Due to the presenting symptoms of fatigue and dyspnea on exertion as well as high risk for coronary artery disease, additional tests were recommended prior to starting an exercise and nutritional therapy program for weight loss.
An echocardiogram was done to rule out any myocardial structural abnormalities. This test revealed a heart size near the upper limits of normal. Her heart appeared slightly hyperdynamic with a left ventricular ejection fraction of 71% suggesting possible mild diastolic dysfunction. There also was mild mitral valve prolapse present.
A sestamibi exercise test was performed to rule out myocardial ischemia. Resting heart rate was 92 and regular and blood pressure was 144/92 mm Hg. Results of the exercise test showed a peak heart rate of 172 (101% of age-predicted maximal heart rate), blood pressure of 208/100 mm Hg, and a perceived exertion of 17-18 or (very hard). Thus, the test was interpreted as a maximal effort. She complained of dyspnea, rated as moderate or 2 on a 0-4 scale, but she did not complain of chest pain or other unusual symptoms.

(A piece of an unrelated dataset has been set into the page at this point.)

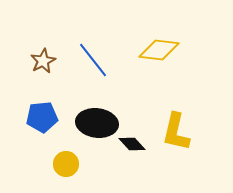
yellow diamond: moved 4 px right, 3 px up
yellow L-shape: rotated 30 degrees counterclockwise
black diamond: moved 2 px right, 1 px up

ECG showed 1.0 millimeters of flat ST segment depression in inferolateral leads during the last stage (7.5 METs) with slow recovery to baseline (greater than 3-4 minutes). Her exercise capacity was 96% of predicted for her age, sex, height, and weight. She did not have any dysrhythmias during exercise and only occasional wide-complex beats during the first 2-3 minutes of recovery. Blood pressure was 190/92 mm Hg at 3 minutes recovery for a normal peak to 3 minute systolic blood pressure ratio of 1.095 (a ratio of < 0.90 is suggestive of CAD). Over the next 3 minutes, blood pressure dropped to 136/84 mm Hg. Although it is not well documented in the literature, in our experience, this drop in blood pressure in the recovery period is predictive of a good response of blood pressure to a lifestyle management plan which includes weight loss, exercise, sodium reduction and relaxation techniques.
The sestamibi results revealed no fixed defects, but suggested a mild perfusion abnormality in the inferior wall. Ejection fraction was 68% and there were no areas of dyskinesis or hypokinesis.
Finally, although thyroid labs did not suggest an underactive thyroid, a resting metabolic study was done. The results of this test performed in the early morning (7:00 am) after an overnight 8-hour fast with expired air collection commencing after 30 minutes of supine rest revealed a slightly low resting metabolism. Twenty-four hour caloric expenditure was estimated to be 1341 calories. By the Harris-Benedict equation, based on her height, weight, sex, and age, her resting energy expenditure was predicted to be 1604 calories. Thus her measured resting energy expenditure was approximately 16.4% less than predicted.
Normal echocardiogram, suggestive sestamibi exercise test; moderately decreased resting metabolic rate (RMR).
Care in initiating exercise prescription; women often present with less severe CAD symptoms than men; decreased RMR may normalize with increased activity levels; resistance training may have a role in her management.